Work with IBM Sales to get a more accurate sizing based on your expected workload.

IBM Sales helps you estimate the total demand for Data Virtualization. The service then redistributes resources internally when you provision Data Virtualization.

Storage requirements

Ensure that you meet the storage requirements that are listed in Storage requirements.

At a minimum, the persistent storage must meet the following requirements for Data Virtualization.
  • Persistent volume for Data Virtualization engine node is 50Gi.
  • Persistent volume for Data Virtualization caching is 100Gi.
  • Persistent volume is XFS formatted.

If you are using an NFS storage class, you must ensure that the NFS export is set to no_root_squash before you install. For more information, see Setting up NFS storage. To troubleshoot issues, see SQL6031N error in the db2nodes.cfg file in Data Virtualization.

External libraries

External libraries (that is, libraries that are not included in the Data Virtualization service) are stored on a persistent volume. Data Virtualization automatically creates persistent volume claims during the provisioning process.

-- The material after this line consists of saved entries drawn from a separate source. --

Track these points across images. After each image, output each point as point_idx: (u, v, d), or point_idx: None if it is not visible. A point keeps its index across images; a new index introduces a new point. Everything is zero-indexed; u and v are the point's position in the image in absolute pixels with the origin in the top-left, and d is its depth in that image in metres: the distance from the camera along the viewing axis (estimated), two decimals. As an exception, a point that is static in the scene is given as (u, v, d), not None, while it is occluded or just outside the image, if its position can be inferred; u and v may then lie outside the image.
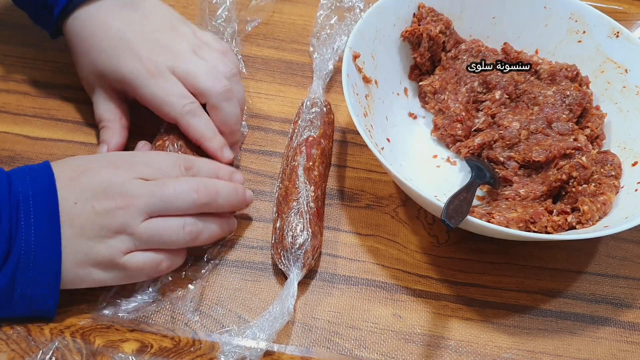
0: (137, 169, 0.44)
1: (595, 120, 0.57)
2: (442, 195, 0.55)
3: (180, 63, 0.51)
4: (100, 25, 0.51)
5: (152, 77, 0.50)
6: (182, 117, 0.50)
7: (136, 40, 0.51)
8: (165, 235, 0.44)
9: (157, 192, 0.43)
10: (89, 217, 0.42)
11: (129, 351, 0.43)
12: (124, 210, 0.42)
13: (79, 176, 0.43)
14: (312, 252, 0.47)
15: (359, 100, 0.54)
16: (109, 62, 0.50)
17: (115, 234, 0.42)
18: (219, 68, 0.53)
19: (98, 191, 0.42)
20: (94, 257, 0.42)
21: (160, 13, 0.54)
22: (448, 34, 0.62)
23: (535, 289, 0.51)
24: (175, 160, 0.47)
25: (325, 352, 0.46)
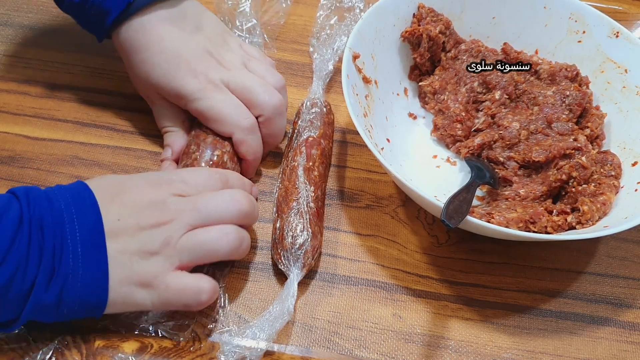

This storage is the same as the persistent volume for the Data Virtualization head pod.

The persistent volume claim for external libraries must have at least 50 GB available.

Cache storage
A data cache holds temporary data that is used frequently. By using a data cache, you can reduce processing and loading time when you use this data.
Audit log storage
The Db2audit facility is enabled by default when you install Data Virtualization. You set the file storage class parameters for storing the audit logs.

Kernel parameter settings

To ensure that Data Virtualization can run correctly, you must verify the kernel parameters. For more information, see Changing kernel parameter settings.

CRI-O container settings

Complete the steps in Changing CRI-O container settings to set the pids_limit parameter.

Ensure that the pids_limit parameter is equal to or greater than the minimum value that is a prerequisite for IBM Software Hub.